**ACTIVITY:**
Find the lines of data that contain the string "filter", then list them.
Segment Start: INPUT DATA
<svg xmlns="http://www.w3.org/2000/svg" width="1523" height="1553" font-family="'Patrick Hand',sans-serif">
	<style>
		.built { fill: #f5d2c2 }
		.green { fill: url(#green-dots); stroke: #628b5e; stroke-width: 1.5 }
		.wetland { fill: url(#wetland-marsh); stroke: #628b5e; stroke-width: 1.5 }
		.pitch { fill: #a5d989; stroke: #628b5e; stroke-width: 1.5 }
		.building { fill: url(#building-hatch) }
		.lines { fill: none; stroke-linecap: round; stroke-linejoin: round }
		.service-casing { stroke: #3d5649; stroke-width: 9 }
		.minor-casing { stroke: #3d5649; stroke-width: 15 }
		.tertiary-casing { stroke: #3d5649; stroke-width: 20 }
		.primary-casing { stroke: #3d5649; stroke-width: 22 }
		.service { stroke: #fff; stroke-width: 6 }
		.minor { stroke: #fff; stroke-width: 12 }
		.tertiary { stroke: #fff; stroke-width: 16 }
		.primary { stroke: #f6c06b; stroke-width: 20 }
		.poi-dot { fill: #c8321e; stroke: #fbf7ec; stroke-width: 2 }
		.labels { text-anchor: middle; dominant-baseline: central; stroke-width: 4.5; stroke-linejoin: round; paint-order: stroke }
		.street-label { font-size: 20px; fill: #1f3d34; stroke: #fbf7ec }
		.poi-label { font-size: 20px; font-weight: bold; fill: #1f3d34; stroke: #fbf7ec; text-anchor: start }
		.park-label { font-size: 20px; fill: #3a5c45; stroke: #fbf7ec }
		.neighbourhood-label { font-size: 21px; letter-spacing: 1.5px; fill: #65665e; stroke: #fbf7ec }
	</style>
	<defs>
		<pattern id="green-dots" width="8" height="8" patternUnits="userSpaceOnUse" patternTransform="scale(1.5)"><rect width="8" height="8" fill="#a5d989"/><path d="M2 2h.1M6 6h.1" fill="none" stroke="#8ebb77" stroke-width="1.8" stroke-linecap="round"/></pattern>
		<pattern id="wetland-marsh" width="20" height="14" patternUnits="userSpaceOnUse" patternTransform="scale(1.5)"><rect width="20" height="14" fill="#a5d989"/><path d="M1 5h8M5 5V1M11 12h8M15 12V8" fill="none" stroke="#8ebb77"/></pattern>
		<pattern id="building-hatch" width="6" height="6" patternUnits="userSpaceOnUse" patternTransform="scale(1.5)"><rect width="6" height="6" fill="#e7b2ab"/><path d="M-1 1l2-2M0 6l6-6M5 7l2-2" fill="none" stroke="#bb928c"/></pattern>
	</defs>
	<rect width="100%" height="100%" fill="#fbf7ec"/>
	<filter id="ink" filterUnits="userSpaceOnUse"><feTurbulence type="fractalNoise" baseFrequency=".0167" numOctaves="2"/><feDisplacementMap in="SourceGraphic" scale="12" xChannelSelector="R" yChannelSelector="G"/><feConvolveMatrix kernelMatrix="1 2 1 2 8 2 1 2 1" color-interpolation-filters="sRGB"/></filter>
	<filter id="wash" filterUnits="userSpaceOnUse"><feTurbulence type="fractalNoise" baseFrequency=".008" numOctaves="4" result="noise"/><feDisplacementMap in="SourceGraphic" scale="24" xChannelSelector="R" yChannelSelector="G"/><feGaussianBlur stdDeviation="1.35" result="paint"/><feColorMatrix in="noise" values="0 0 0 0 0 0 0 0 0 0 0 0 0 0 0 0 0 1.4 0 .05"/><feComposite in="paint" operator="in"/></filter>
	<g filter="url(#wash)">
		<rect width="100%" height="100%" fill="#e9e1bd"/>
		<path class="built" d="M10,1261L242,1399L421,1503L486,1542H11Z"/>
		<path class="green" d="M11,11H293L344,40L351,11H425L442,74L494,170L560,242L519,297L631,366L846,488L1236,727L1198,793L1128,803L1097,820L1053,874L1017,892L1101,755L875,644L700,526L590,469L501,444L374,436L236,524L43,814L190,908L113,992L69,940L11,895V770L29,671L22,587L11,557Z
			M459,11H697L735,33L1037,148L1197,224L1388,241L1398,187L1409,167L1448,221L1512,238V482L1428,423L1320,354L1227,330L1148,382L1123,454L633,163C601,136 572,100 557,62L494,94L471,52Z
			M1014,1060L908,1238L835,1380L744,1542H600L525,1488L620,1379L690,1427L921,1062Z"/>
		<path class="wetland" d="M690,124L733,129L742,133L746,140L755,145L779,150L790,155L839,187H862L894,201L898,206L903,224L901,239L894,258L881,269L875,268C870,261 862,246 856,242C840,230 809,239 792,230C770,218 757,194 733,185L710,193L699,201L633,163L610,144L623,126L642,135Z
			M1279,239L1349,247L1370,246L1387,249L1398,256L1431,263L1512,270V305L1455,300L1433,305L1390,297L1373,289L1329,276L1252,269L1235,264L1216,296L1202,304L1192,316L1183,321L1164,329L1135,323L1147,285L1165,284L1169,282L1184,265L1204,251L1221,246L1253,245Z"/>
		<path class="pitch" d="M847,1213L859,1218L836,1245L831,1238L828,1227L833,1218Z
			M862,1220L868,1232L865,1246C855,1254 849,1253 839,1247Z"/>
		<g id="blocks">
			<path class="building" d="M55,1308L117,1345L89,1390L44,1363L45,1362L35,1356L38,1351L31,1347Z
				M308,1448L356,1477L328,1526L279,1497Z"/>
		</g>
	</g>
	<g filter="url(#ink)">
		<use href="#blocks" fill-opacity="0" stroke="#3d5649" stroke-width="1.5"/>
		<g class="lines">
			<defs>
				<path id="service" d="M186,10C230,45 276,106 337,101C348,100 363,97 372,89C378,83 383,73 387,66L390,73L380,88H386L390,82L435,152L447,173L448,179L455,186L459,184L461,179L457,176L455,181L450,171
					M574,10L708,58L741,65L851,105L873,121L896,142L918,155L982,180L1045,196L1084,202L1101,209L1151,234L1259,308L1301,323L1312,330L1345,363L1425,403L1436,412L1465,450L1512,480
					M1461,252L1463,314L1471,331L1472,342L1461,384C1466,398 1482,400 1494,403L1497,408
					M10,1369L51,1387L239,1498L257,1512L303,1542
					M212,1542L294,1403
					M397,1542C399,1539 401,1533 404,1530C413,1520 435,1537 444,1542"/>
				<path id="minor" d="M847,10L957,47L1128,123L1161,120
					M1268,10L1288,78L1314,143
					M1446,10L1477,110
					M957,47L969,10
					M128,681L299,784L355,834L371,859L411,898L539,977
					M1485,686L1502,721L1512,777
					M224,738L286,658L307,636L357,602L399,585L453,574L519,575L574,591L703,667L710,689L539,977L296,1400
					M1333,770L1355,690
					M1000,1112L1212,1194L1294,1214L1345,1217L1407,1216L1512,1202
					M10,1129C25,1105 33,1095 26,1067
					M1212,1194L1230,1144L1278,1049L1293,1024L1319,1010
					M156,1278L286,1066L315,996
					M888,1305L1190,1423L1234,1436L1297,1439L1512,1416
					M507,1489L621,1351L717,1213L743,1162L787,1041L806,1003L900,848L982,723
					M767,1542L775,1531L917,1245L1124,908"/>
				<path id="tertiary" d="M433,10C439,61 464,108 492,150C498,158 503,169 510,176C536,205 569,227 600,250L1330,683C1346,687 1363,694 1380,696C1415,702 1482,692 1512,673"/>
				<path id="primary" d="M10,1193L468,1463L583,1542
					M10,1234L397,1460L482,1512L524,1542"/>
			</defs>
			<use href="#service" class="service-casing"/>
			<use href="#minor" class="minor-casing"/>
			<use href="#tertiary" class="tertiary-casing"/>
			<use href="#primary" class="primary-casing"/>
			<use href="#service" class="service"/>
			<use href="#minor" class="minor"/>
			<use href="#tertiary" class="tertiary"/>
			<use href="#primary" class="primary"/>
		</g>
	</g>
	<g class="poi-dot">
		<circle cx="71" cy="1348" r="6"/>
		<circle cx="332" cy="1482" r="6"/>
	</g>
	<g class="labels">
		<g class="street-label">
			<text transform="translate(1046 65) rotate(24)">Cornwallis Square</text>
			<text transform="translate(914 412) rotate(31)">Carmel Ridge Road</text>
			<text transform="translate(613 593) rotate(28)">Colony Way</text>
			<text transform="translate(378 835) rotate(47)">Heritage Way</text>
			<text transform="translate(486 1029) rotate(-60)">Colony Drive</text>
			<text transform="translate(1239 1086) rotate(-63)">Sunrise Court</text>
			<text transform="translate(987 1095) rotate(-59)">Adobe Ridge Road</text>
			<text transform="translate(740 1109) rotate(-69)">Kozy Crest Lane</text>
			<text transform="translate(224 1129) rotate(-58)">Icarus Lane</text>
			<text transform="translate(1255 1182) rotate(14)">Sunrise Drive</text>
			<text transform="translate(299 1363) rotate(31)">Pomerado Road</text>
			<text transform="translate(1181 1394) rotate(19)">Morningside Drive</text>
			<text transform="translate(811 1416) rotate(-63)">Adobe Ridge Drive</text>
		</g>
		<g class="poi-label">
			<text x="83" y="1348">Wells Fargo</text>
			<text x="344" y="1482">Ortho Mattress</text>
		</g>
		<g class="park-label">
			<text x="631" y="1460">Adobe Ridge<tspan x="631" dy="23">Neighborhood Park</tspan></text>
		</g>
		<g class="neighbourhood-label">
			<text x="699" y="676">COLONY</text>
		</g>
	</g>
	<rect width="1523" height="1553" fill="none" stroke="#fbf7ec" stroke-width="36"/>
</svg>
Segment End: INPUT DATA
**THE COMPLETED TASK:**
	<filter id="ink" filterUnits="userSpaceOnUse"><feTurbulence type="fractalNoise" baseFrequency=".0167" numOctaves="2"/><feDisplacementMap in="SourceGraphic" scale="12" xChannelSelector="R" yChannelSelector="G"/><feConvolveMatrix kernelMatrix="1 2 1 2 8 2 1 2 1" color-interpolation-filters="sRGB"/></filter>
	<filter id="wash" filterUnits="userSpaceOnUse"><feTurbulence type="fractalNoise" baseFrequency=".008" numOctaves="4" result="noise"/><feDisplacementMap in="SourceGraphic" scale="24" xChannelSelector="R" yChannelSelector="G"/><feGaussianBlur stdDeviation="1.35" result="paint"/><feColorMatrix in="noise" values="0 0 0 0 0 0 0 0 0 0 0 0 0 0 0 0 0 1.4 0 .05"/><feComposite in="paint" operator="in"/></filter>
	<g filter="url(#wash)">
	<g filter="url(#ink)">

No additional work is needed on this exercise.